«Букинист» Филевский в своем кратком обзоре, касавшемся и прочих весьма многих книг, рассудил следующим образом:
«Из прозаиков тридцатых годов Л. Добычин ныне наиболее привеченный, хотя существуют писатели куда интереснее. Для того чтобы сравнивать, и выпущен этот толстый том. И все же Николай Валерианович Баршев достоин отдельного издания. Полного собрания сочинений, куда войдут и рассказы с особенными, всегда замечательными названиями, например, «Прогулка к людям» или «Гражданин вода», и любые подробности его недолгой и негромкой человеческой жизни».
Долго же сравнивал критик: публикация 90-го, а он вспомнил о ней лишь в 97-м!
А если он и впрямь мыслил себя букинистом и только, то не слишком ли он поторопился, отнеся, так сказать, к делам давно минувших дней книгу, вышедшую всего несколько лет назад?
Возникают и каверзные вопросы… Пошел ли обозреватель в ознакомлении с толстым томом дальше названий? И почему не упомянут Василий Андреев? Интереснее ли он Добычина? Откуда вообще эта мысль о несколько словно бы дутой славе последнего?
Впрочем, известное дело, соображения критиков и букинистов для простодушных любителей чтения (а истинные книголюбы всегда немножко простодушны) порой таинственней и запутанней, а то и невразумительней текстов Агаты Кристи или даже самого Стивена Кинга.
Так что чего уж тут мудрить; скажем более: шутки в сторону. Ведь хороша, очень хороша мысль нашего критика-букиниста об отдельном издании творений Баршева, о полном собрании сочинений.
Появилось ли это отдельное издание, нам неизвестно – чересчур много книг выходит, за всем не уследишь. А вот что мечта Филевского о полном собрании сочинений Баршева не осуществилась, это факт. Этих сочинений даже на широких просторах интернета что-то не видать.
М. Горький в письме к Баршеву поделился таким впечатлением от его творчества: «Есть у Вас многой хорошей, человеческой печали о людях».
Михаил Литов
Умер Семен Назарыч неожиданно для себя.
Днем в квартире по окнам лазал, занавески развешивал, но оступился как-то, упал и оборвавшейся занавеской сверху прикрылся. Не сразу и догадались, что под ней Семен Назарыч лежит.
Когда очнулся на постели, соображал заботливо: «Завтра обязательно занавески довешаю».
Однако ночью скончался. Обо всем этом, только подробнее, от тетушки Ольги Парфеновны узнать можно было. Когда припоминала она, как Семен Назарыч занавеской прикрылся, вздыхала непременно: «Уж такой-то был тихий да скромный, по-скромному и преставился; и подумайте, как все поспешно вышло: вот и волосы еще на гребенке, а человека уж нет». Дочка же его, Маруся, убивалась и плакала сильно, не иначе как жалея себя.
Все так-то плачут.
Если же не по себе убиваться, то первая примета – глаза сухие и тоской блестят, а это куда для здоровья вреднее. В том и вся разница.
Хозяева, люди сердобольные, надумали поминки справлять – блины, кисель и прочее, по положению, а сверх того спиртное. Очень хорошо поминали, лучше не надо, а после полуночи на граммофоне пускали неровно «На сопках Маньчжурии» и «Застольную песню».

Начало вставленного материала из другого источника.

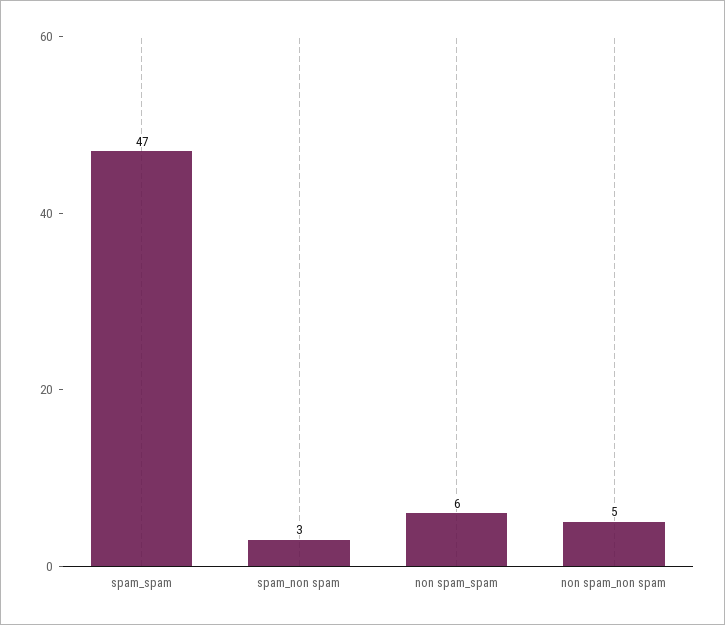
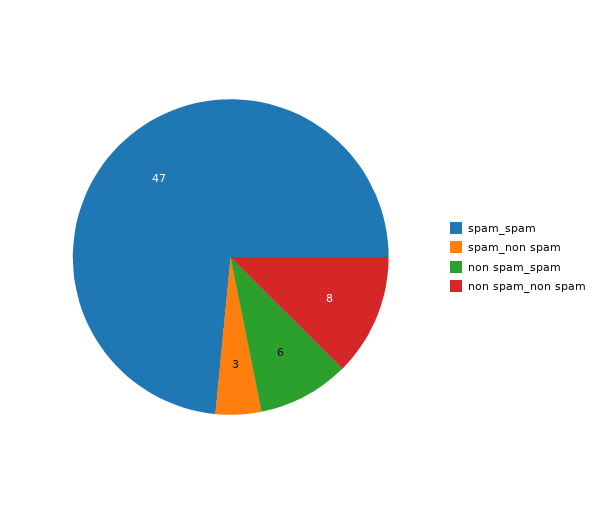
  {
    "spam_spam": 47,
    "spam_non spam": 3,
    "non spam_spam": 6,
-   "non spam_non spam": 5
+   "non spam_non spam": 8
  }

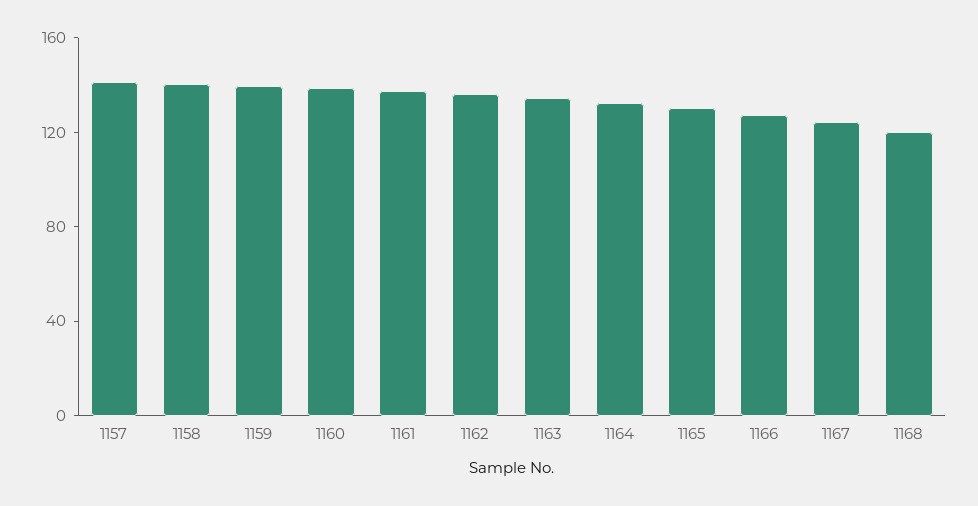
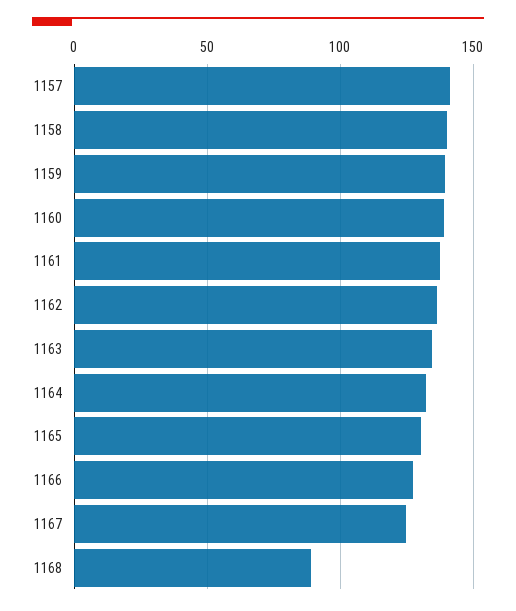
  {
    "1157": 140,
    "1158": 140,
    "1159": 140,
    "1160": 140,
    "1161": 140,
    "1162": 135,
    "1163": 135,
    "1164": 130,
    "1165": 130,
    "1166": 130,
    "1167": 125,
-   "1168": 120
+   "1168": 90
  }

Тетушка сидела у них, а Маруся, как бы по нездоровью, уклонилась. Про то намек тонкий сделан был:
«Гребует нами Марья Семеновна, а мы по доброте: коли обнищали – как же не помочь родителя-кормильца вспомнить. А нам нипочем – все равно гостей созывать время пришло».

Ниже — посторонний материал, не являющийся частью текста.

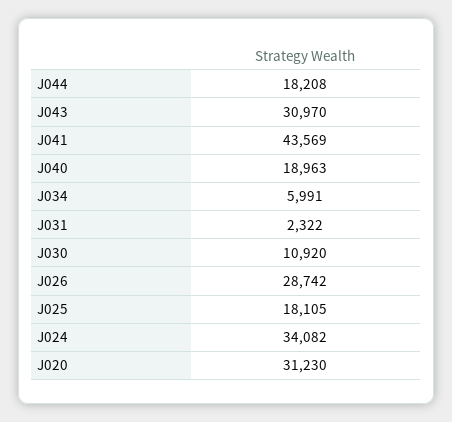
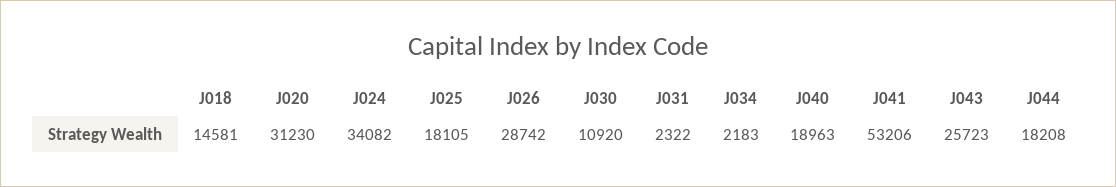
  {
    "J044": 18208,
-   "J043": 30970,
+   "J043": 25723,
-   "J041": 43569,
+   "J041": 53206,
    "J040": 18963,
-   "J034": 5991,
+   "J034": 2183,
    "J031": 2322,
    "J030": 10920,
    "J026": 28742,
    "J025": 18105,
    "J024": 34082,
-   "J020": 31230
+   "J020": 31230,
+   "J018": 14581
  }

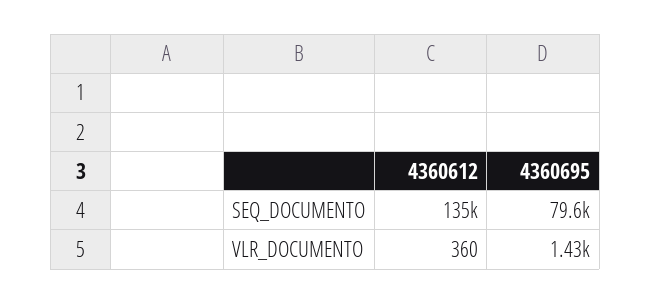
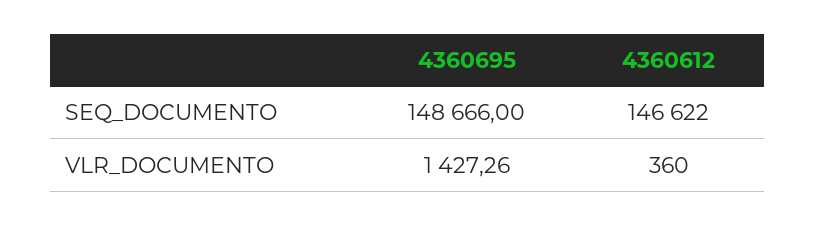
  {
    "4360612": {
-     "SEQ_DOCUMENTO": 135000,
+     "SEQ_DOCUMENTO": 146622,
      "VLR_DOCUMENTO": 360
    },
    "4360695": {
-     "SEQ_DOCUMENTO": 79600,
+     "SEQ_DOCUMENTO": 148666,
      "VLR_DOCUMENTO": 1427.26
    }
  }

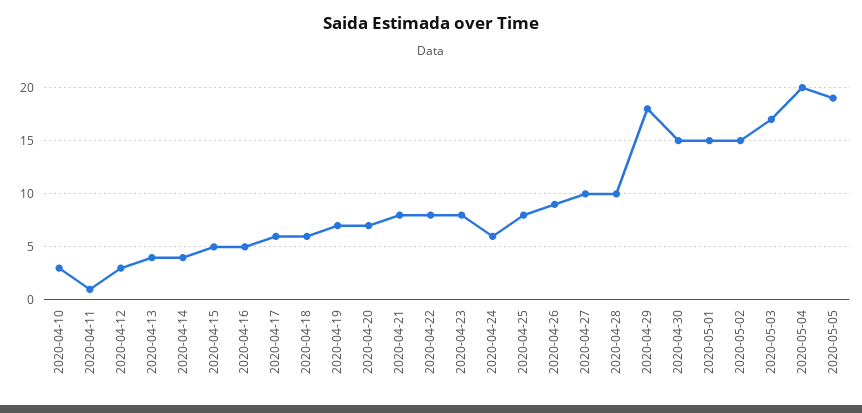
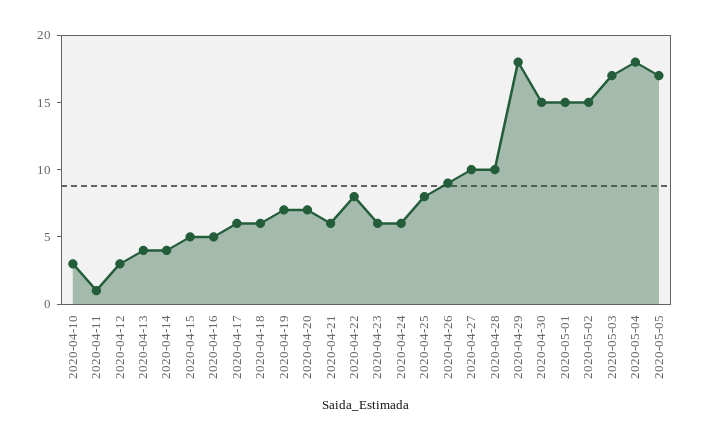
  {
    "2020-04-10": 3,
    "2020-04-11": 1,
    "2020-04-12": 3,
    "2020-04-13": 4,
    "2020-04-14": 4,
    "2020-04-15": 5,
    "2020-04-16": 5,
    "2020-04-17": 6,
    "2020-04-18": 6,
    "2020-04-19": 7,
    "2020-04-20": 7,
-   "2020-04-21": 8,
+   "2020-04-21": 6,
    "2020-04-22": 8,
-   "2020-04-23": 8,
+   "2020-04-23": 6,
    "2020-04-24": 6,
    "2020-04-25": 8,
    "2020-04-26": 9,
    "2020-04-27": 10,
    "2020-04-28": 10,
    "2020-04-29": 18,
    "2020-04-30": 15,
    "2020-05-01": 15,
    "2020-05-02": 15,
    "2020-05-03": 17,
-   "2020-05-04": 20,
+   "2020-05-04": 18,
-   "2020-05-05": 19
+   "2020-05-05": 17
  }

И сидела Маруся у себя в комнатке девичьей, отец из памяти не выходил: то одно, то другое припоминалось, вместе не свяжешь, а все дорого. Вот сидит он за столом в пиджачке подержанном, в руках календарный листик, и басит тихо, через очки заглядывая: «Послушай-ка, Маруся, чудачество вот одно ученое, будто есть только две радостные вещи: это звездное небо над нами и еще, как его, где это, ах да вот – и моральный закон внутри нас». Мудрено больно, а хорошо, запомнить бы нужно. Только вот одной вещи-то почитай целый год у нас и нет – неба нет, вместо него муть заразная. А есть ли другая? Без первой едва ли – оттого и люди здесь опасные, без нутра… как вещи…
Было это недавно, и листик вот лежит, а на нем обед еще предложен: ботвинья, холодец и мороженое – это осенью-то! Очень все это грустно.
Утром тетушка с племянницей совещались, что на базар выносить: надумали брюки.
– Только как же это так, тетенька, не умею я, да и совестно брюки-то.
– Что делать, родная, – по беде, по беде. А ты как придешь на базар, встань в рядок, руку-то вот так протяни, может, кто и облюбует.